The real problem is that flow control needs to happen at the pair-of-machines level. If we had that, opening 1000 "stream" connections to a server would be exactly the same as opening a single 1000-channel SCTP connection.

jude- · on Feb 13, 2015

> Why not just have the wire sniffer decode the frames before presenting them.

Certainly possible, but why make our lives harder by implementing HTTP/2 such that it requires a decoder to read in the first place? If the number of bytes sent remains the same, why not make the fields as self-documenting as possible?
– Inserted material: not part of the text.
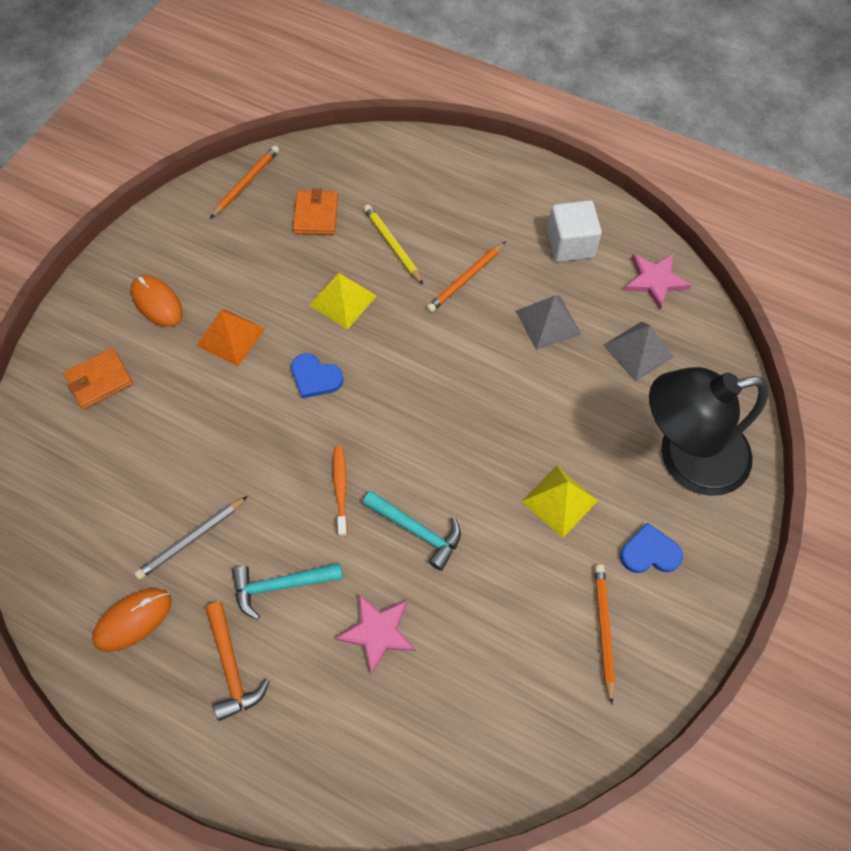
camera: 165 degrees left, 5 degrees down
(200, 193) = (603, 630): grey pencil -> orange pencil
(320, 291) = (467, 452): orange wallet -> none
> Everything that speaks HTTP2 also speaks HTTP1.1

No, they have fundamentally different wire formats. This statement isn't even true for HTTP/1.1 and HTTP/1.0, which both have the same wire formats and share many fields but have different interpretations for some of them.
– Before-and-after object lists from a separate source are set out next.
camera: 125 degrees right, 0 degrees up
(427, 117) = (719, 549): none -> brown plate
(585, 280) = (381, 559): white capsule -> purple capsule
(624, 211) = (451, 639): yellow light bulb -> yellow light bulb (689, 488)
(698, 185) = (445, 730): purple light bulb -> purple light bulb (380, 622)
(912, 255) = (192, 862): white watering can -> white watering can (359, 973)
MichaelGG · on Feb 13, 2015

>Certainly possible, but why make our lives harder

I cannot imagine anyone that has written a compliant HTTP parser, or attempted to make a fast HTTP implementation thinking the new framing is harder.

As the article mentions, yeah, it would be nice to be able to look through raw captures. But overall, it's simply too much of a massive downside. It wastes space and burns CPU for nearly zero benefit.

Text protocols make developers start treating them like text than protocols, so you end up with a nightmare of things that look ok to humans but introduce compatibility or security issues when parsing. Even getting line endings right is a pain.

derefr · on Feb 13, 2015

I don't mean that everything that speaks HTTP2 speaks HTTP1.1 definitionally; I mean that, literally, every web browser and web server currently coded to speak HTTP2 is also coded, by duplication of effort, to speak HTTP1.1, and nothing offers an "HTTP2-only" mode of operation so far (nor, I doubt, will anything any time soon.)